Zynisches Angebot

Wolfgang Hübner über die Rufe nach Rückkehr zur Diplomatie

Manchmal geht es bei Angela Merkel ziemlich schnell. Deutschland werde sich an militärischen Aktionen nicht beteiligen, hatte die Kanzlerin zu den Drohungen des US-Präsidenten in Richtung Syrien erklärt. Immerhin, möchte man sagen, denn anderen deutschen Politikern wäre eine Unterstützung des Angriffs auf vermeintliche syrische Giftgaslabore lieber gewesen.

Dass Deutschland sich zurückgehalten hat, könnte diplomatische Möglichkeiten eröffnen. Doch den Druck machen derzeit andere. Allen voran Frankreichs Präsident, dessen widersprüchliche Betriebsamkeit - heute schießen, morgen verhandeln, zack zack - an Louis de Funès erinnert. Emmanuel Macron ist dabei, sich als weltpolitisches Alphatier zu profilieren; der unberechenbare Donald Trump lässt da genügend Freiraum.
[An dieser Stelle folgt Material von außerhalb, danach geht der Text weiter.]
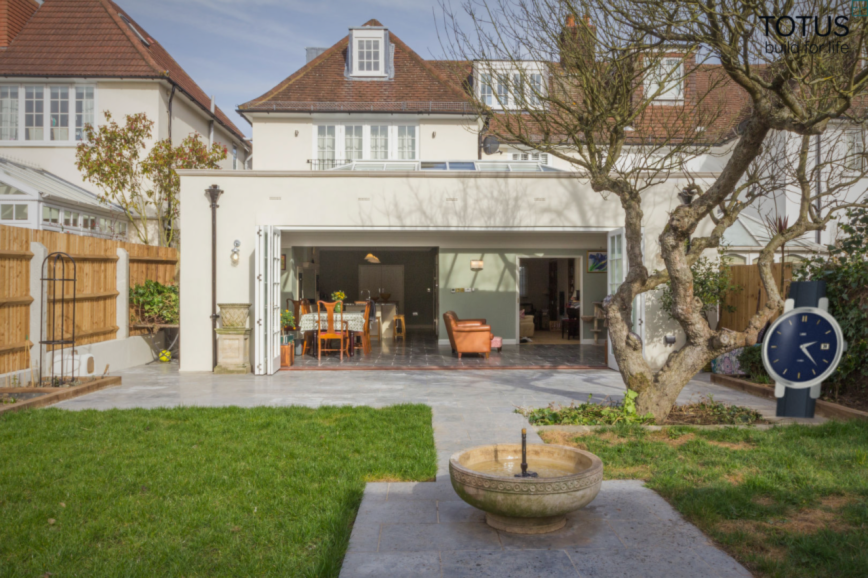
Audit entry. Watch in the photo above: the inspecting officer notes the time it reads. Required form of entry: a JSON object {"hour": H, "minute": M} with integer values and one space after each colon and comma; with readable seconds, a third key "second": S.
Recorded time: {"hour": 2, "minute": 23}
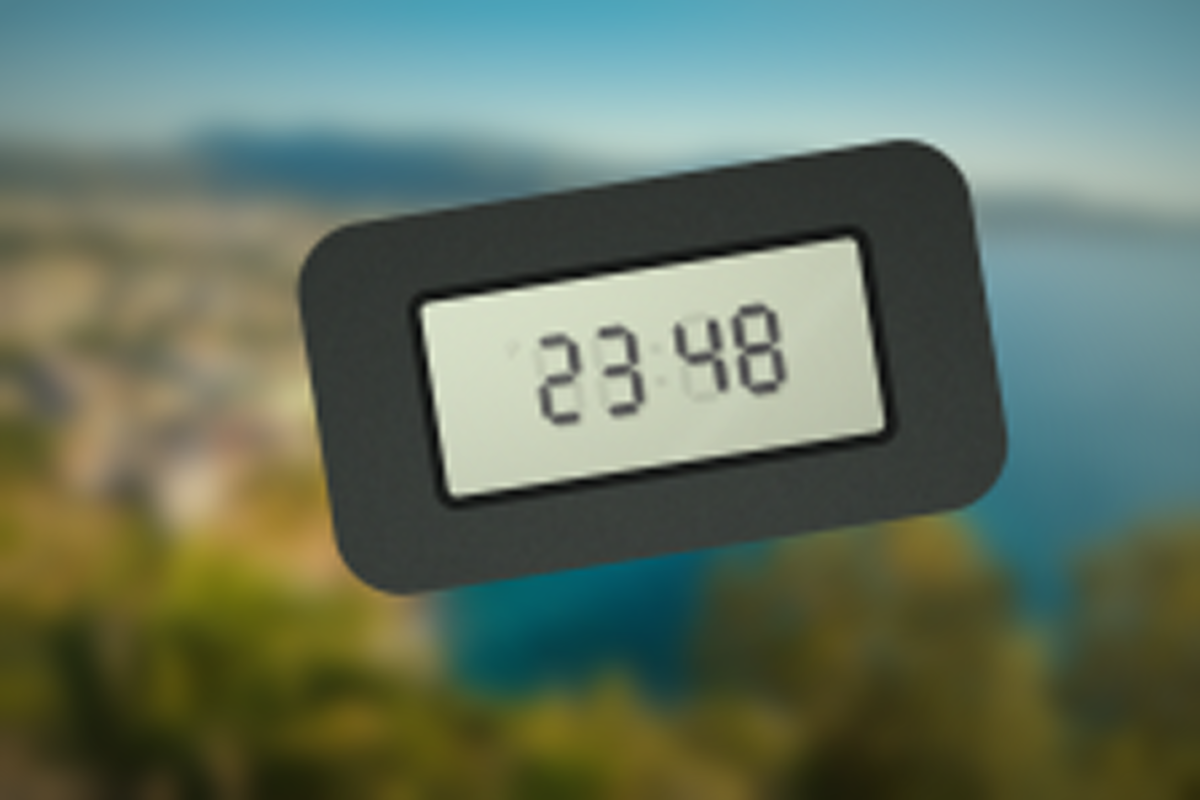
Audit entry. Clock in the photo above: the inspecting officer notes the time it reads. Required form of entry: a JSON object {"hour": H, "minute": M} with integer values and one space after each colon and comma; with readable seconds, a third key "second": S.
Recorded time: {"hour": 23, "minute": 48}
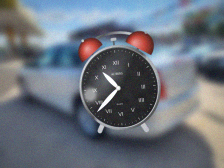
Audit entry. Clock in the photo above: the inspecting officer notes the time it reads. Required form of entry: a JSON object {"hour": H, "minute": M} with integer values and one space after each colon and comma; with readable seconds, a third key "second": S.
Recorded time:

Dass Macron jetzt, kaum sind die Rauchwolken über den Raketeneinschlägen verweht, zu Gesprächen aufruft, dokumentiert einen ausgewachsenen Zynismus. Solche Gespräche können nicht erfolgversprechend verlaufen, wenn über ihnen unausgesprochen die Drohung eines nächsten Angriffs schwebt.

Vielleicht ist es im Zuge des jahrelangen Propagandakriegs in Vergessenheit geraten: Egal, wie man zu Präsident Assad steht - Syrien ist noch immer ein souveräner Staat und kein Abenteuerspielplatz für allerhand Groß- und Mittelmächte. Wer wirklich eine diplomatische Lösung will, darf die Verhandlungspartner - und hier vor allem Russland - nicht brachial brüskieren.